Das hat mich überrascht in diesem Märchen für Kinder. Der schlimmste Albtraum heißt nicht „Nachts auf dem Friedhof“ oder „Das Monster unter meinem Bett“. Der schlimmste Albtraum heißt: „Sieh nur, was Du getan hast, das kann dir niemals vergeben werden“. Eigentlich ist das etwas, das vor allem Erwachsene kennen und verstehen: Fehler der Vergangenheit können einen über Jahre hinweg verfolgen bis in die Träume hinein. Dinge, die man anderen oder sich selbst angetan hat, tauchen immer wieder quälend aus der Erinnerung auf. Der Sänger Tim McGraw singt in einem Lied darüber: von dem Mitschüler, der von ihm er gedemütigt wurde und von dem Mädchen, das er sitzen gelassen hat.

„Sieh nur, was Du getan hast, das kann dir niemals vergeben werden“.
Aber wer sagt das eigentlich? Gott? Ich glaube, nicht, dass Gott so redet. Wenn ich mir anschaue, wie Jesus Menschen begegnet ist, dann sehe ich: Gott möchte nicht, dass schlimme Fehler einen Menschen sein Leben lang verfolgen. Von Jesus lerne ich: Gott vergibt Schuld.

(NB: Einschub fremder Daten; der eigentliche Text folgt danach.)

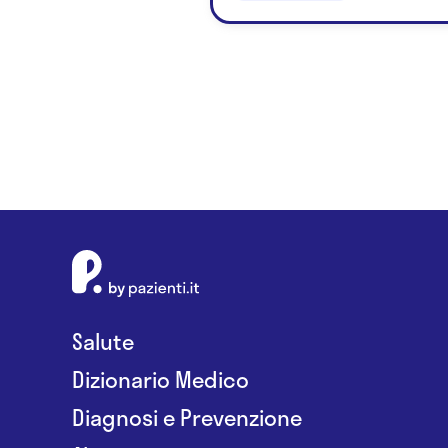
Salute
Dizionario Medico
Diagnosi e Prevenzione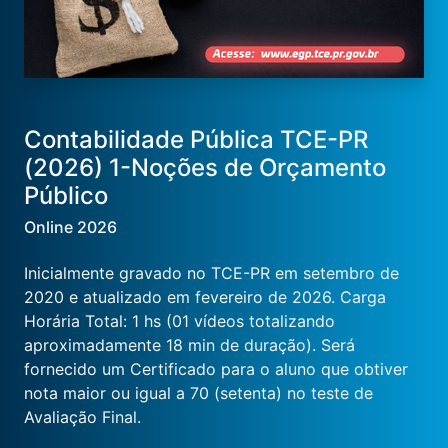
Contabilidade Pública TCE-PR
(2026) 1-Noções de Orçamento
Público
Online 2026
Inicialmente gravado no TCE-PR em setembro de
2020 e atualizado em fevereiro de 2026. Carga
Horária Total: 1 hs (01 vídeos totalizando
aproximadamente 18 min de duração). Será
fornecido um Certificado para o aluno que obtiver
nota maior ou igual a 70 (setenta) no teste de
Avaliação Final.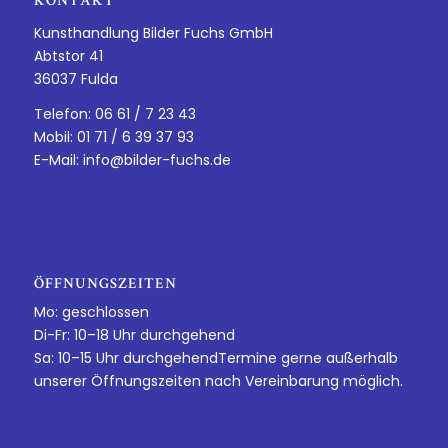
KONTAKT
Kunsthandlung Bilder Fuchs GmbH
Abtstor 41
36037 Fulda
Telefon: 06 61 / 7 23 43
Mobil: 01 71 / 6 39 37 93
E-Mail:
info@bilder-fuchs.de
ÖFFNUNGSZEITEN
Mo: geschlossen
Di-Fr: 10–18 Uhr durchgehend
Sa: 10–15 Uhr durchgehendTermine gerne außerhalb
unserer Öffnungszeiten nach Vereinbarung möglich.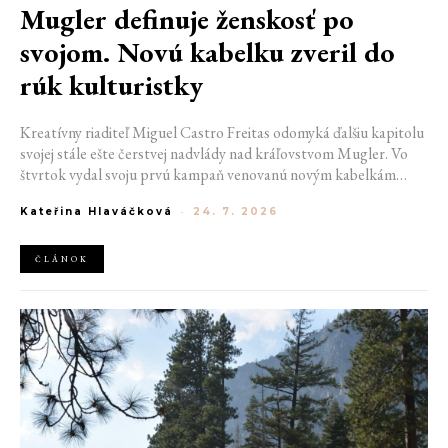
Mugler definuje ženskosť po
svojom. Novú kabelku zveril do
rúk kulturistky
Kreatívny riaditeľ Miguel Castro Freitas odomyká ďalšiu kapitolu
svojej stále ešte čerstvej nadvlády nad kráľovstvom Mugler. Vo
štvrtok vydal svoju prvú kampaň venovanú novým kabelkám
Aurora a Lua. Jej vizuál hovorí presne tým jazykom, s ktorým
Kateřina Hlaváčková
-
24. 7. 2026
návrhár do módneho domu prišiel. Umne kombinuje výrazy
minulosti a dávnych koreňov, zatiaľ čo definuje modernú, silnú
podobu ženskosti.
ČLÁNOK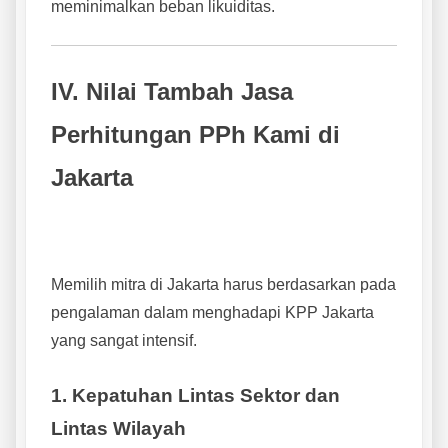
meminimalkan beban likuiditas.
IV. Nilai Tambah Jasa
Perhitungan PPh Kami di
Jakarta
Memilih mitra di Jakarta harus berdasarkan pada
pengalaman dalam menghadapi KPP Jakarta
yang sangat intensif.
1. Kepatuhan Lintas Sektor dan
Lintas Wilayah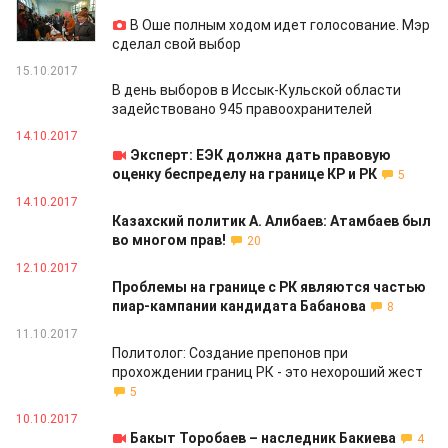
15.10.2017
В Оше полным ходом идет голосование. Мэр
сделал свой выбор
15.10.2017
В день выборов в Иссык-Кульской области
задействовано 945 правоохранителей
14.10.2017
Эксперт: ЕЭК должна дать правовую
оценку беспределу на границе КР и РК
5
14.10.2017
Казахский политик А. Алибаев: Атамбаев был
во многом прав!
20
12.10.2017
Проблемы на границе с РК являются частью
пиар-кампании кандидата Бабанова
8
11.10.2017
Политолог: Создание препонов при
прохождении границ РК - это нехороший жест
5
10.10.2017
Бакыт Торобаев – наследник Бакиева
4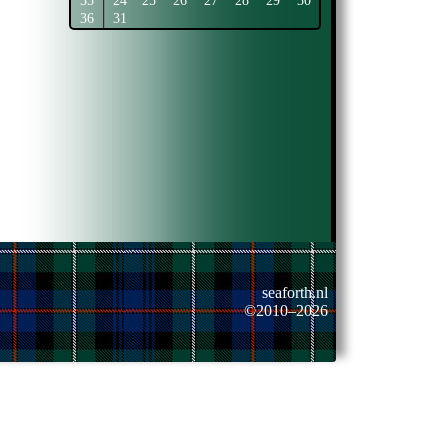
35
24
25
26
27
28
29
30
36
31
seaforth.nl
©2010–2026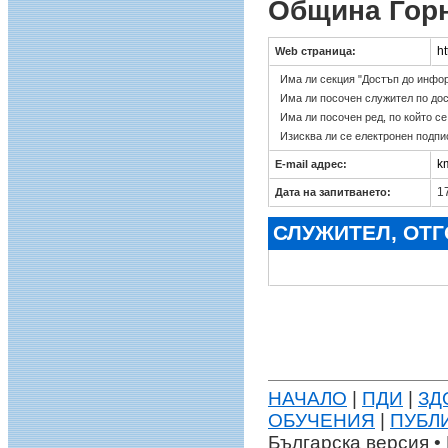
Община Гор
h
Web страница:
Има ли секция "Достъп до инфо
Има ли посочен служител по до
Има ли посочен ред, по който с
Изисква ли се електронен подпи
k
E-mail адрес:
17
Дата на запитването:
СЛУЖИТЕЛ, ОТ
НАЧАЛО
|
ПДИ
|
ЗД
ОБУЧЕНИЯ
|
ПУБЛ
Българска версия • 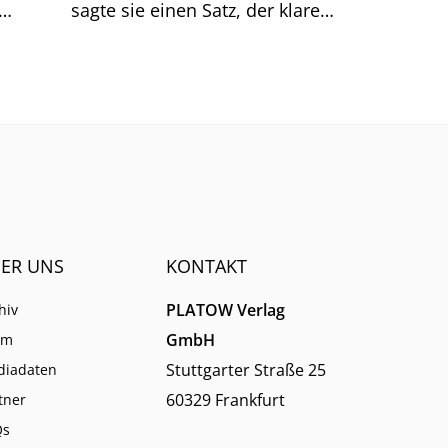
sagte sie einen Satz, der klarer
Dinge
klingt, als er ist.
men.
ER UNS
KONTAKT
PLATOW Verlag
hiv
GmbH
am
Stuttgarter Straße 25
diadaten
60329 Frankfurt
tner
Qs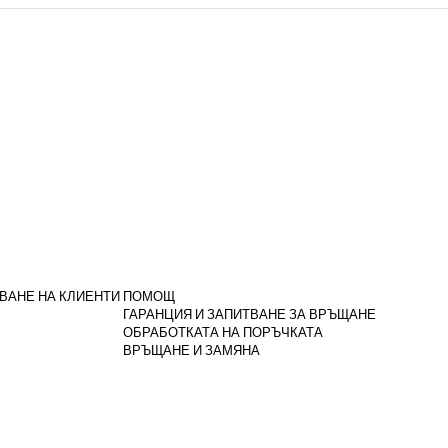
ВАНЕ НА КЛИЕНТИ
ПОМОЩ
ГАРАНЦИЯ И ЗАПИТВАНЕ ЗА ВРЪЩАНЕ
ОБРАБОТКАТА НА ПОРЪЧКАТА
ВРЪЩАНЕ И ЗАМЯНА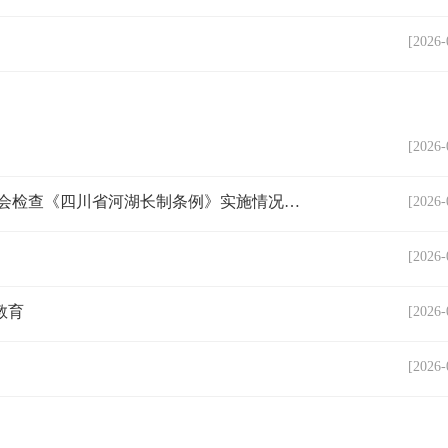
[2026-
[2026-
一河清波映武胜 人大监督护安澜——武胜县人大常委会检查《四川省河湖长制条例》实施情况纪实
[2026-
[2026-
教育
[2026-
[2026-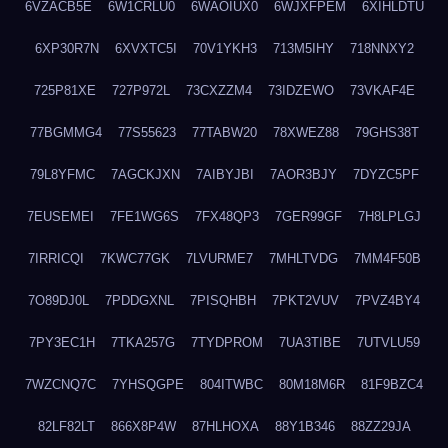
6VZACB5E
6W1CRLU0
6WAOIUX0
6WJXFPEM
6XIHLDTU
6XP30R7N
6XVXTC5I
70V1YKH3
713M5IHY
718NNXY2
725P81XE
727P972L
73CXZZM4
73IDZEWO
73VKAF4E
77BGMMG4
77S55623
77TABW20
78XWEZ88
79GHS38T
79L8YFMC
7AGCKJXN
7AIBYJBI
7AOR3BJY
7DYZC5PF
7EUSEMEI
7FE1WG6S
7FX48QP3
7GER99GF
7H8LPLGJ
7IRRICQI
7KWC77GK
7LVURME7
7MHLTVDG
7MM4F50B
7O89DJ0L
7PDDGXNL
7PISQHBH
7PKT2VUV
7PVZ4BY4
7PY3EC1H
7TKA257G
7TYDPROM
7UA3TIBE
7UTVLU59
7WZCNQ7C
7YHSQGPE
804ITWBC
80M18M6R
81F9BZC4
82LF82LT
866X8P4W
87HLHOXA
88Y1B346
88ZZ29JA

Und er unterscheidet dabei nicht zwischen Dingen, die er vergeben kann und Dingen, die er nicht vergeben kann.

Dabei Gott redet die Schuld nicht klein. Das ist sie oft ja auch nicht. Aber er will nicht, dass sie mich für immer belastet. Er möchte, dass ich wieder nach vorne schauen kann. Gott sagt „Sieh, was du getan hast“. Aber der Satz geht bei ihm anders weiter als im Albtraum: „Sieh, was du getan hast. Das vergebe ich dir“.

„Das kann dir niemals vergeben werden“ – das sagt nicht Gott. Das sage ich mir selbst. Es ist gar nicht so einfach, sich selbst zu vergeben. Aber ich denke, man kann das lernen: mehr auf Gottes Stimme zu hören als auf die eigene.

Wenn es einem schwer fällt, sich selbst zu vergeben, hat das oft auch etwas mit der eigenen Erziehung zu tun. Ob der verschüttete Becher Milch eine Katastrophe ist oder eben nur ein verschütteter Becher Milch, das prägt Kinder. Deshalb passt es vielleicht doch, dass der Albtraum „Sieh nur, was Du getan hast, das kann dir niemals vergeben werden“ in einem Märchen für Kinder auftaucht. Wir Erwachsenen können viel dafür tun, dass dieser Albtraum für unsere Kinder fest verschlossen im Einmachglas bleibt.